Als sogenannte Fertigarzneimittel müssen Heilwässer eine medizinische Wirksamkeit aufweisen, also beispielsweise Krankheiten vorbeugen, lindern oder sogar heilen können. Mögliche Anwendungsgebiete sind z.B. chronische Magen-Darm-Erkrankungen, verschiedenen Nierenleiden und Osteoporose.

Quellwasser

Auch Quellwasser stammt aus unterirdischen Wasservorkommen. Es muss aber keine nachweisbaren Wirkungen auf die Gesundheit haben, keine gleichbleibende Menge an Mineralien enthalten und wird nicht amtlich anerkannt.

An die Zusammensetzung von Quellwasser werden die gleichen Maßstäbe wie an Leitungswasser angelegt.

Tafelwasser

Tafelwasser muss nicht natürlichen Ursprungs sein. Es ist eine künstliche Mischung aus Leitungswasser und anderen Zutaten wie Salzwasser oder Mineralwasser.

Da Tafelwasser nicht an eine bestimmte Quelle gebunden ist, darf es an jedem Ort hergestellt und abgefüllt werden und auch "lose", also über Zapfanlagen, angeboten werden.

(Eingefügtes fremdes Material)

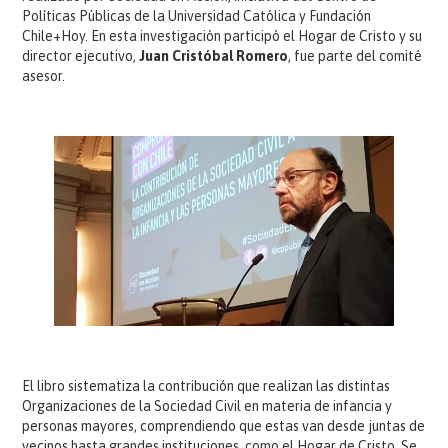
Políticas Públicas de la Universidad Católica y Fundación
Chile+Hoy. En esta investigación participó el Hogar de Cristo y su
director ejecutivo,
Juan Cristóbal Romero
, fue parte del comité
asesor.
El libro sistematiza la contribución que realizan las distintas
Organizaciones de la Sociedad Civil en materia de infancia y
personas mayores, comprendiendo que estas van desde juntas de
vecinos hasta grandes instituciones, como el Hogar de Cristo. Se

Im Gegensatz zu Mineralwasser muss es nicht amtlich anerkannt werden.

Zu wenig Wasser lässt schwindeln

Wenn das Klima heiß und drückend ist, können Beschwerden wie Kopfschmerzen und Kreislaufprobleme mit Schwindelgefühlen ein Hinweis auf einen Wassermangel im Körper sein. Viele Menschen trinken zwar genug, aber nicht das Richtige. Alkoholika, zuckerhaltige Limonaden, Milchmischgetränke oder Säfte sind keine guten Durstlöscher, im Gegenteil.

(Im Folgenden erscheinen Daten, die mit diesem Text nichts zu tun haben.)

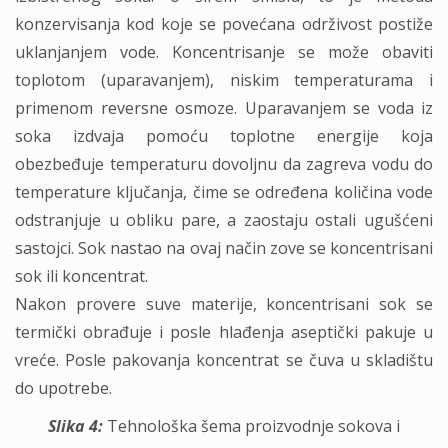
konzervisanja kod koje se povećana održivost postiže
uklanjanjem vode. Koncentrisanje se može obaviti
toplotom (uparavanjem), niskim temperaturama i
primenom reversne osmoze. Uparavanjem se voda iz
soka izdvaja pomoću toplotne energije koja
obezbeđuje temperaturu dovoljnu da zagreva vodu do
temperature ključanja, čime se određena količina vode
odstranjuje u obliku pare, a zaostaju ostali ugušćeni
sastojci. Sok nastao na ovaj način zove se koncentrisani
sok ili koncentrat.
Nakon provere suve materije, koncentrisani sok se
termički obrađuje i posle hlađenja aseptički pakuje u
vreće. Posle pakovanja koncentrat se čuva u skladištu
do upotrebe.
Slika 4:
Tehnološka šema proizvodnje sokova i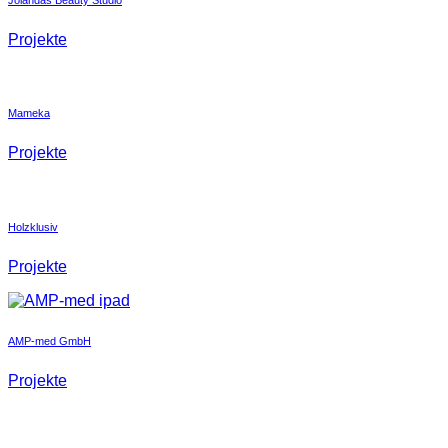
Projekte
Mameka
Projekte
Holzklusiv
Projekte
AMP-med GmbH
Projekte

Viel besser geeignet sind Mineralwasser oder gutes Trinkwasser. Wer es pur nicht mag, kann es auch mit Saft mischen, wobei das Mischungsverhältnis ein Teil Saft und zwei Teile Mineralwasser betragen sollte. Da beim Schwitzen auch reichlich Salz verloren geht, ist ein Mineralwasser mit mindestens 250 Milligramm Natriumgehalt zu empfehlen. Wichtig ist außerdem, dass nicht zu viel auf einmal getrunken wird, sondern in kleinen Schlucken über den Tag verteilt. Denn zu schnell aufgenommenes Wasser wird auch schnell wieder von den Nieren ausgeschieden bzw. an heißen Tagen ausgeschwitzt.

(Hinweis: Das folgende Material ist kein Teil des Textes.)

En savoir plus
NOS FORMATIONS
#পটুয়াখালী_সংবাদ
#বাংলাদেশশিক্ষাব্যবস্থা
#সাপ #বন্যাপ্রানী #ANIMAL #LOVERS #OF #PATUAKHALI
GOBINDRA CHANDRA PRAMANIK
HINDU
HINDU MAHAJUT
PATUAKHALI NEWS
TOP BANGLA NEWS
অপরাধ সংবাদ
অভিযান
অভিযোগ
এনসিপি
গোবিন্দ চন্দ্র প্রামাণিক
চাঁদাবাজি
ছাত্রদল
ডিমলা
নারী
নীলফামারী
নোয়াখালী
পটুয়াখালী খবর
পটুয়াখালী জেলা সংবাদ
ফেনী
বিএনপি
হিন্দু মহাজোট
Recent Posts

Die richtige Trinkmenge ist jedoch nicht nur für den Wasserhaushalt des Körpers wichtig, sondern auch für die Verdauung. Denn der Körper resorbiert das Wasser aus dem Darm. Wer bei warmem Wetter plötzlich unter Verstopfung leidet, sollte unbedingt die tägliche Zufuhr erhöhen. Denn ein zu fester Stuhlgang deutet auf eine deutlich zu geringe Trinkmenge hin.